The adrenaline rush that had taken over when she’d first sensed the storm demons began stirring inside her again, driven by her rising apprehension over her planned chat with Burke.
Even though he’d never been mean or cruel to her, sometimes even bringing along the occasional treat—as if that could make up for drugging her—she wasn’t sure how she would react seeing him again years later.
“You know,” Parker said, breaking the silence they’d fallen into for the last few minutes. “You probably tacked on at least another two miles to our little outing.” He followed the complaint up with a long look slanted at her stomach, making it clear where walking fell on his list of priorities.
A smile tugged at the corner of her mouth. When they’d met, she was convinced he didn’t take training or anything else about what they did seriously. Over time, she’d realized that Parker’s laid-back attitude was not only intentional, but it put people
at ease, making him even better at his job.
He surprised her, though, by not voicing the wicked thoughts running through his head. Knowing what he was thinking was more than enough to help keep her distracted until they reached Wild Bill’s.
Cars filled the gravel parking lot and small groups of people were beginning to form on the wraparound deck out front. Music blared from inside, and she only winced for the first minute after they’d walked in, then managed to filter out the heavy country beat for the most part.
Heads swiveled in their direction, mostly women, following them as they moved through the crowd. When they returned their attention to their drinks and the people they were with, she knew Parker was making a conscious effort to discourage them from approaching him. Knowing his head would hurt like hell later left her more moved by the effort than she expected.
Wild Bill’s wasn’t packed yet, making it easy to spot Burke behind the main bar. He laughed at something a customer said, and although he was across the room, she heard the sound as though he were a foot away.
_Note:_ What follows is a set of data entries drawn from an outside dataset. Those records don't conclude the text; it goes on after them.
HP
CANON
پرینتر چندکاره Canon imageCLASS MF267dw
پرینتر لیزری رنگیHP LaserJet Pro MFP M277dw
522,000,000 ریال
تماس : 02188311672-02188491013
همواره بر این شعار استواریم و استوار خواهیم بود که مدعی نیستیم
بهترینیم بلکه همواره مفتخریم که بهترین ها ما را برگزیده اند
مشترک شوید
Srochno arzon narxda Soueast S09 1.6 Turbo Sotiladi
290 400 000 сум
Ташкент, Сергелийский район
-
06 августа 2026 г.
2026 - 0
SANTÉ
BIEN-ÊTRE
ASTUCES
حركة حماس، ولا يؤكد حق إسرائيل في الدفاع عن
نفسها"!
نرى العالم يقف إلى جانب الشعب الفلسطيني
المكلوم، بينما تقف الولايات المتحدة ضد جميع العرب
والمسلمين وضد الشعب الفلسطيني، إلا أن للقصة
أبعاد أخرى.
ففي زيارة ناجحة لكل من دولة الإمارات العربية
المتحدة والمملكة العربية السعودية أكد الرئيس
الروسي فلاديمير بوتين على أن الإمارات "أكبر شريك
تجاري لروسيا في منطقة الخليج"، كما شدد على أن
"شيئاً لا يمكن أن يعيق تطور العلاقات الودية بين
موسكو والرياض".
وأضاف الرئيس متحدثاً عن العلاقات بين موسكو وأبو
Her stomach twisted, and she instinctively took a step back, coming up against Parker as memories she’d buried long ago flashed through her mind.
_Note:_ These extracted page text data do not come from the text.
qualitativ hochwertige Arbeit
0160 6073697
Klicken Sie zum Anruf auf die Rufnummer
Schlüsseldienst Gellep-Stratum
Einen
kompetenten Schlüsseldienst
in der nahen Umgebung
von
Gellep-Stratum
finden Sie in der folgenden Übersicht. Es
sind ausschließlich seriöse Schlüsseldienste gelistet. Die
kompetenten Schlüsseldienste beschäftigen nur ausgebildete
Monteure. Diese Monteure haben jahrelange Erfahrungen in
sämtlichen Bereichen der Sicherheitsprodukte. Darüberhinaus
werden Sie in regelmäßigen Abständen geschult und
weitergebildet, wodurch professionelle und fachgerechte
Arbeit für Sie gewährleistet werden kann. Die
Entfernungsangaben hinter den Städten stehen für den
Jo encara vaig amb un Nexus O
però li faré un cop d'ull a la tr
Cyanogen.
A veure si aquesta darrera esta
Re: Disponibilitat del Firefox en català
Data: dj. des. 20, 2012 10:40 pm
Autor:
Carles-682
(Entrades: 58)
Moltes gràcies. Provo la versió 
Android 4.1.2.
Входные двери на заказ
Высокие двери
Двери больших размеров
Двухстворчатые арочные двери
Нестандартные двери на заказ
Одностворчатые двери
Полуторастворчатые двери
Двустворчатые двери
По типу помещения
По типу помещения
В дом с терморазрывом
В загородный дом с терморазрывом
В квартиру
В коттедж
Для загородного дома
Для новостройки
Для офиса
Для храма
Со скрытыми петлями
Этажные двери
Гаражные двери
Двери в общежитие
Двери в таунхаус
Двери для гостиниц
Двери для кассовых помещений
“It will only sting for a second.” Holding a syringe, Burke crouched down and reached for her arm.
She shook her head, trying to pull away from him. “Please don’t.”
He sighed. “Be a good girl, Rae. Don’t make me use the restraints.”
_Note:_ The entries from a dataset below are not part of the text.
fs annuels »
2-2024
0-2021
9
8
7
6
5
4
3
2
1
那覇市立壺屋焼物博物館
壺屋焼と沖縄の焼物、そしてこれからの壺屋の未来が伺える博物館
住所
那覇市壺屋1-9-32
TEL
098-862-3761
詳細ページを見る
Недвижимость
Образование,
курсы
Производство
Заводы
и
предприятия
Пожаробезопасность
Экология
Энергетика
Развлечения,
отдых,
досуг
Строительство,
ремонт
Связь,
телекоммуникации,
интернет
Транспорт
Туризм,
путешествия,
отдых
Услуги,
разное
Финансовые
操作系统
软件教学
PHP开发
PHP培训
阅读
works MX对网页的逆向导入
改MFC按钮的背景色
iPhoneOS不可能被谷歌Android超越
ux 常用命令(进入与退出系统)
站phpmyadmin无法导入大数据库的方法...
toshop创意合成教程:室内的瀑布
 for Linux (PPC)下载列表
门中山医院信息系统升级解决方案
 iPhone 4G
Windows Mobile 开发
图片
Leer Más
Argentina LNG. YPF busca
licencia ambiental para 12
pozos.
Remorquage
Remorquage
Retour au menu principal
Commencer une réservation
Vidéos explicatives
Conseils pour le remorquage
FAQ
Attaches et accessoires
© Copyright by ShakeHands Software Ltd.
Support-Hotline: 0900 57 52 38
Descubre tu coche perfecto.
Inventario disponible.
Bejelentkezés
“No.” She scrambled away from him, but he already had her cornered against the wall.
Burke snatched her arm, tugging her forward.
She dug her feet into the floor, dragging her fingers in vain across the linoleum. Tears ran down her cheeks. “Don’t put me back in there. I don’t want to go back in. Please!”
“Do I need to get your father?”
“No,” she whispered brokenly.
Down the hall another kid screamed, and she jerked as the needle pierced her skin.
Heart pounding, Rae closed her eyes as if that was enough to put a halt to the memory.
Parker’s hands went to her hips, steadying her. “You don’t have any reason to be afraid of him anymore.”